Big Blue has created a new way to manufacture flat-panel displays that it asserts will boost production and lower costs.

IBM has created a new way to manufacture flat-panel displays that it asserts will improve production and lower costs.

The technique, which officially will be announced Thursday, could improve production efficiency for manufacturers in what is quickly becoming a commodity market. This could translate into cheaper laptops and handheld computers for consumers because flat panels, or liquid crystal displays, are often the most expensive component in such products.

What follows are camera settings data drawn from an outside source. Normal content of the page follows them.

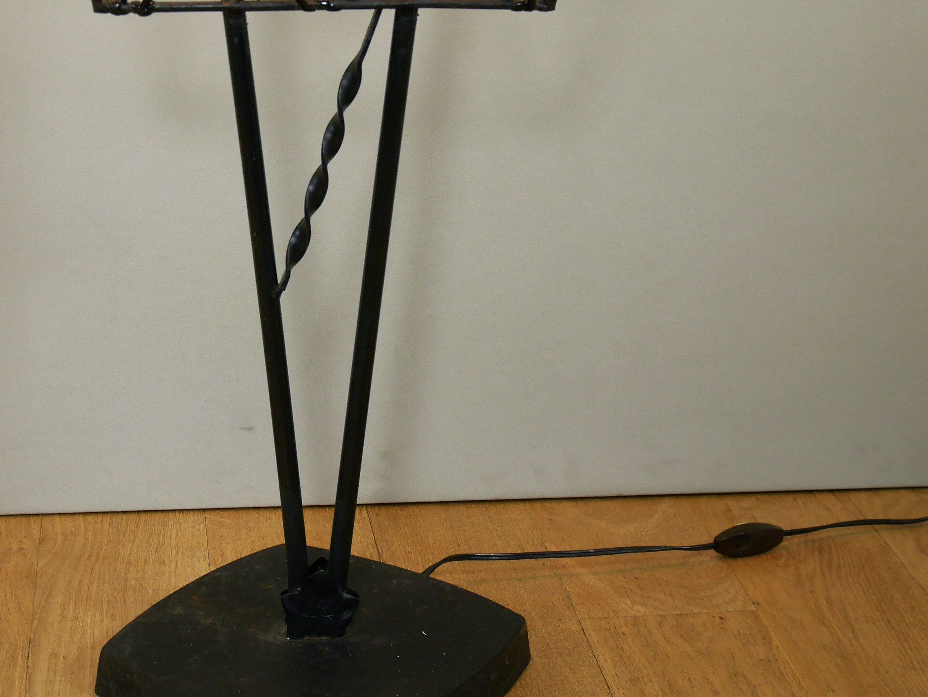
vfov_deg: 19.1
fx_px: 2065
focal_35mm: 77
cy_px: 237
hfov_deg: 25.2
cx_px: 309
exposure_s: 1/60
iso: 500
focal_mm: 23
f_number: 4.9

The new technique is "remarkably simple" and consolidates a number of manufacturing steps, said Praveen Chaudhari, the IBM researcher who first thought of the idea.

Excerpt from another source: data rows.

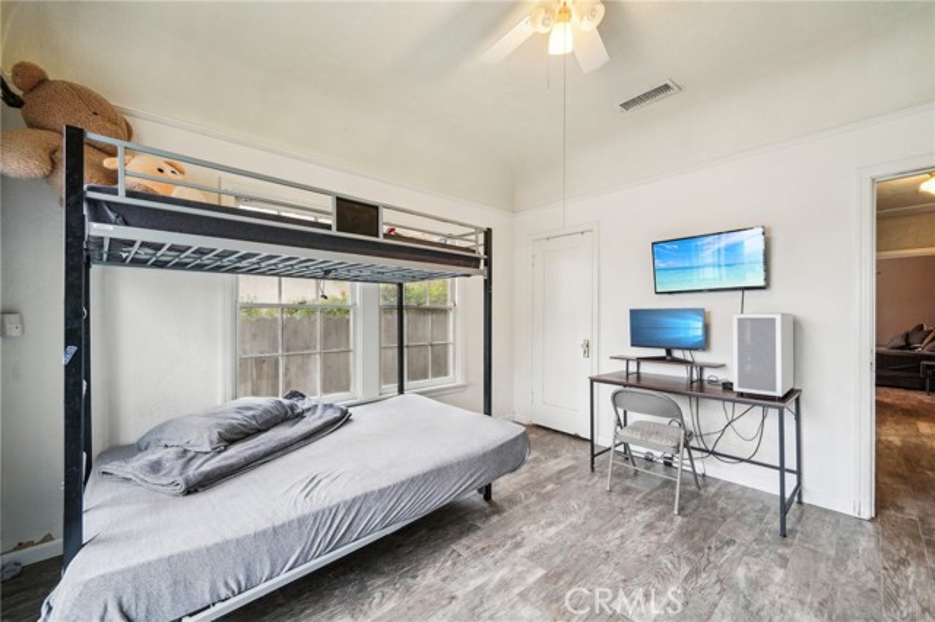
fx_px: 337
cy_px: 311
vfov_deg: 85.4
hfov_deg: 108.4
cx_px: 468
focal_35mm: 13
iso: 400
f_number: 7.1
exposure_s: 1/8
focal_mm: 13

"We basically replaced a technique that involved a rubbing process using a roller that looks like a paint roller to align a substrate for the addition of crystals," Chaudhari said Wednesday. "Now what we can do is, using an ion-beam gun, shoot atoms at a substrate to align it and prepare it for the addition of liquid crystals."

Crystals that are properly aligned turn pixels on and off when they twist and rotate in response to electronic signals from a computer.

The rolling technique is commonly used by flat-panel manufacturers and introduces inefficiencies, as it entails a number of steps--steps that become unnecessary in the IBM method.

"Four steps are replaced by two from the process," DisplaySearch analyst Ross Young said.

Rubbing also increases the likelihood of streaks and contaminants on the displays.

IBM is already testing a manufacturing line using the new technique and expects production to begin by the end of the year.

"This is definitely an innovation that will lead to improved yields and lower costs, which means higher margins for manufacturers," Young said. "But it probably won't have a near-term impact because it will take time for manufacturers to adopt and implement the new technique."

Following a scarcity in the supply of liquid crystal displays, or flat panels, during the late 1990s, manufacturers began to ramp up production to meet demand for increasingly popular notebooks, handheld computers and cell phones. A surplus in the market has since ensued, resulting in falling prices of LCDs.